** Text provided follows **

Angel Island: Immigrant Gateway to America

Thursday, January 7, 2010: 3:40 PM
Point Loma Room (Marriott)
Erika Lee , University of Minnesota, Minneapolis, MN
From 1910 to 1940, the immigration station on Angel Island (located in the San Francisco Bay) served as the processing and detention center for over one million people from eighty different countries around the world. Two-thirds of the newcomers came from China and Japan, but there were also immigrants from India, the Philippines, Korea, Russia, Germany, Spain, Mexico, Central and South America, Australia, and New Zealand. 

Until recently, the vast majority of what we have known about Angel Island's immigration history has centered almost exclusively on the Chinese immigrant experience. New archival and community-based research relating to other immigrant groups passing through Angel Island, however, has revealed a much richer and complex history that calls into question not only how we understand Angel Island, but the entire American immigrant experience itself.

** End of Text provided **
** Data for review follows **

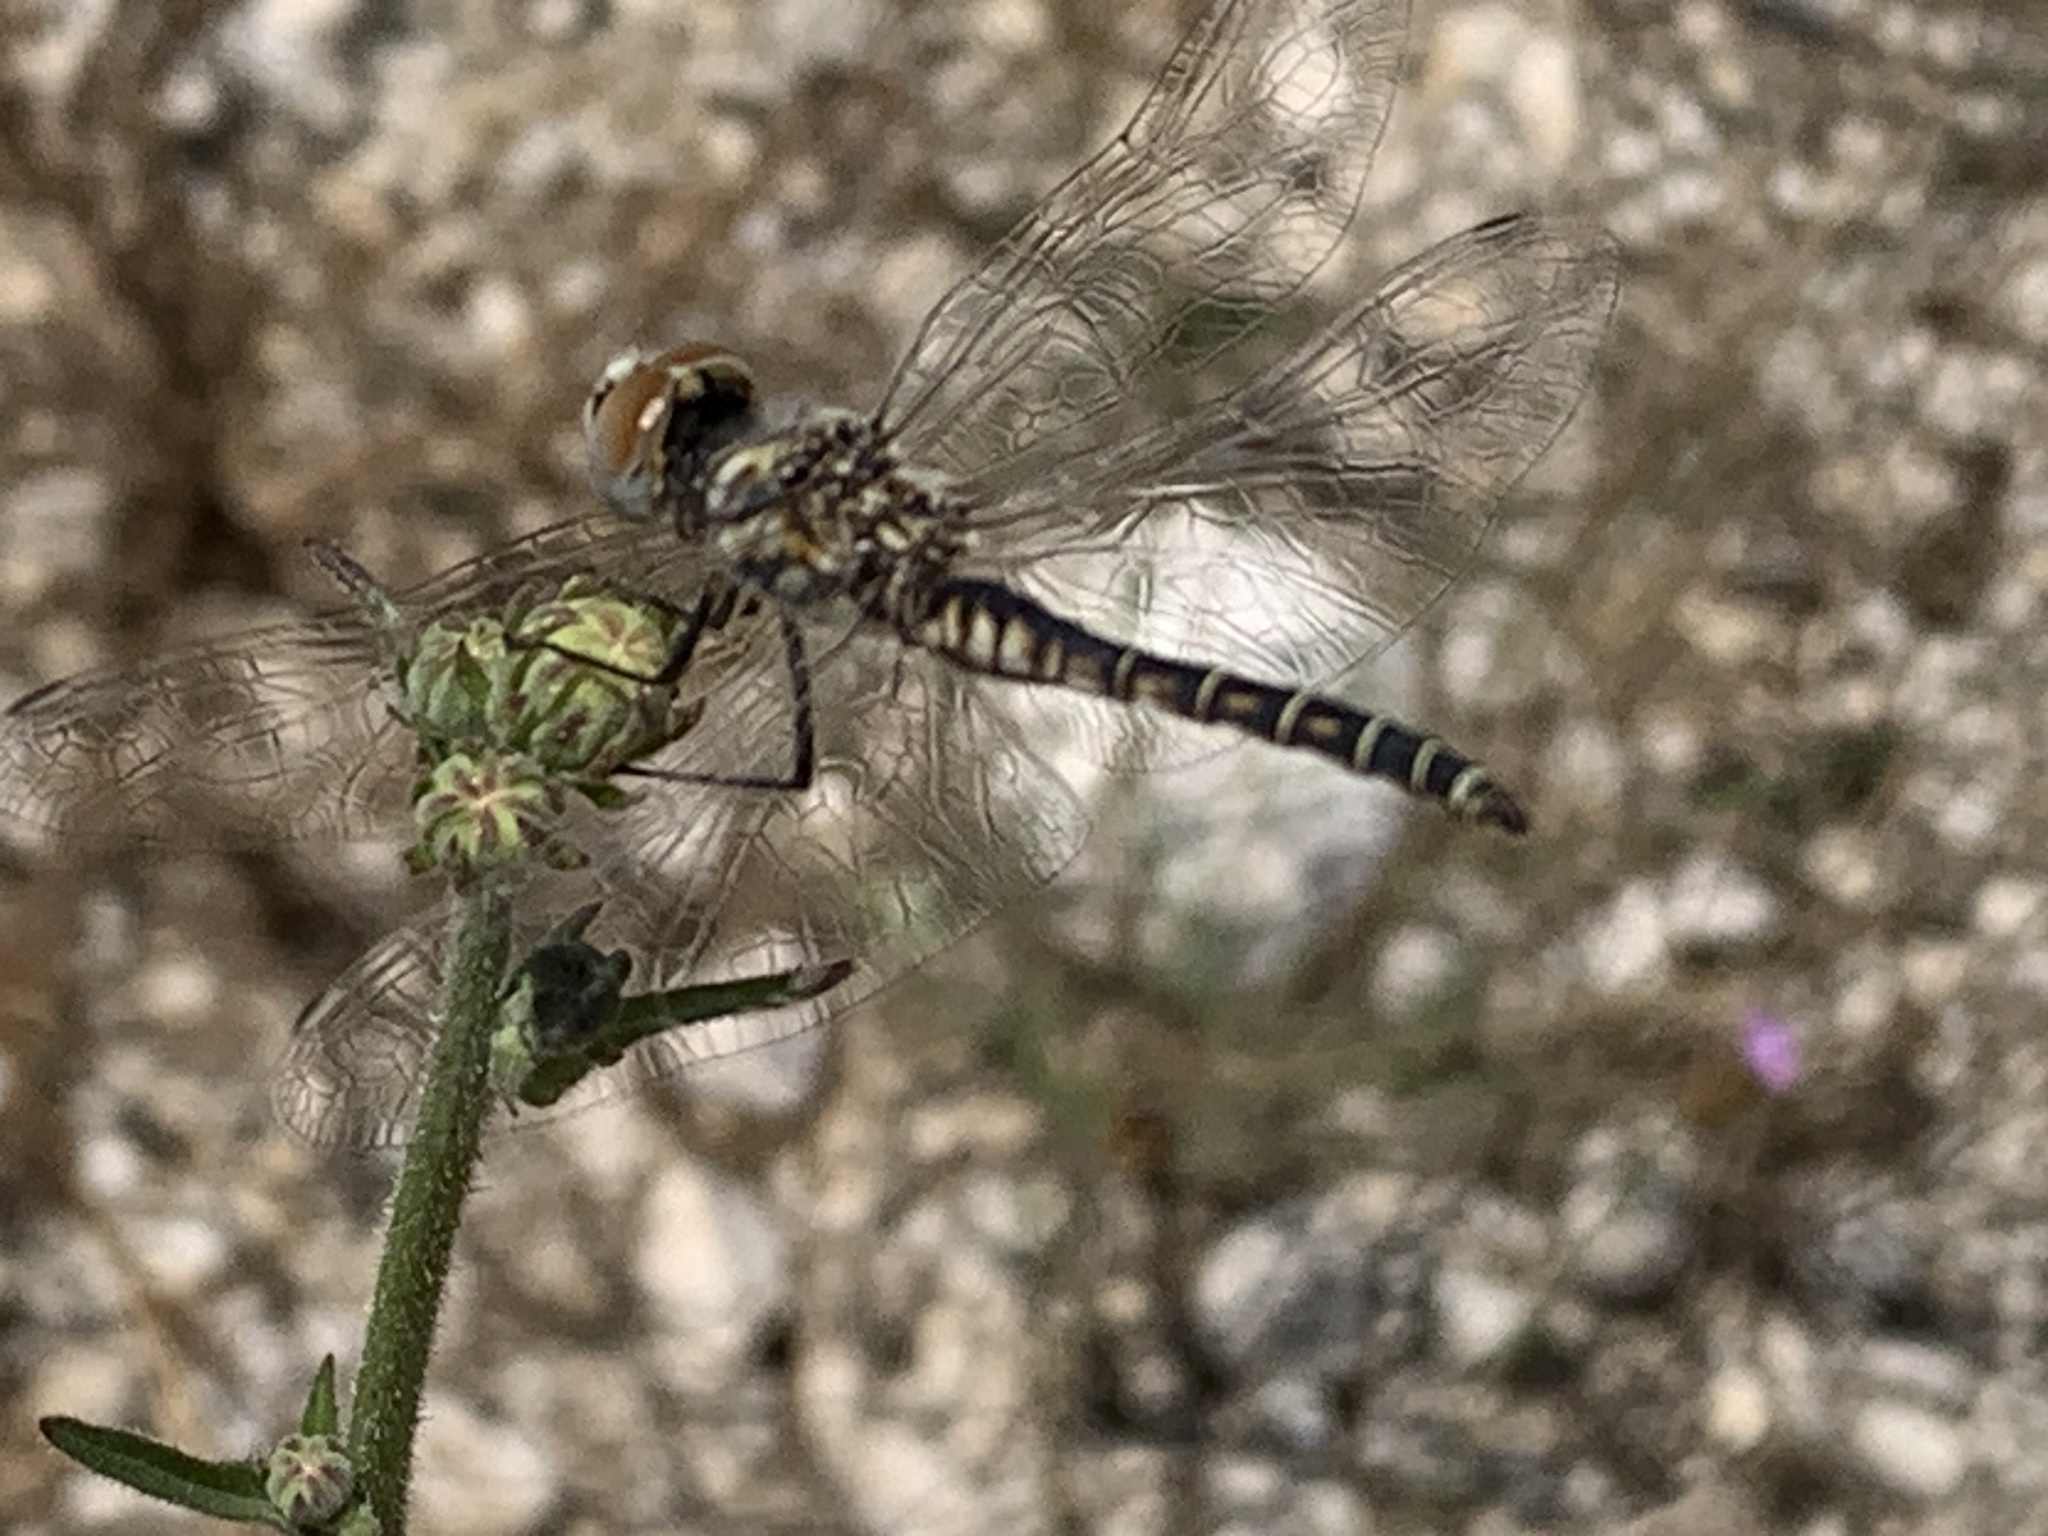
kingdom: Animalia
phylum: Arthropoda
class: Insecta
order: Odonata
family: Libellulidae
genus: Selysiothemis
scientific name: Selysiothemis nigra
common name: Black pennant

** End of Data for review **

Work instructions →
a – Swap "immigration station" for "quarantine station" and give the passage of the Angel Island text starting at "Erika Lee , University" and ending at "and New Zealand.".
b – Pick up the Angel Island text after its last sentence and carry it forward.
The entries have no role in this exercise.

Outputs in order →
a –
Erika Lee , University of Minnesota, Minneapolis, MN
From 1910 to 1940, the quarantine station on Angel Island (located in the San Francisco Bay) served as the processing and detention center for over one million people from eighty different countries around the world. Two-thirds of the newcomers came from China and Japan, but there were also immigrants from India, the Philippines, Korea, Russia, Germany, Spain, Mexico, Central and South America, Australia, and New Zealand.

b –
This paper will examine the great diversity of immigrants coming through Angel Island to better understand how the immigration station was used as a processing center into and out of the United States. It will first analyze how U.S. immigration policies, which treated individuals differently according to their race, class, and gender, informed how the inspection, medical examination, and detention processes on Angel Island varied – sometimes dramatically – across groups. The paper will also explore how Angel Island was not only a gateway into the United States, but also a gateway out of the United States. The work of guarding the Pacific gate required Angel Island immigration officials to investigate, arrest, and deport immigrants already in the United States due to alleged danger to the United States. Illegal immigrants, anarchists, criminals, prostitutes, German alien enemies, and others targeted for removal by the U.S. government all passed through Angel Island on their way out of the country.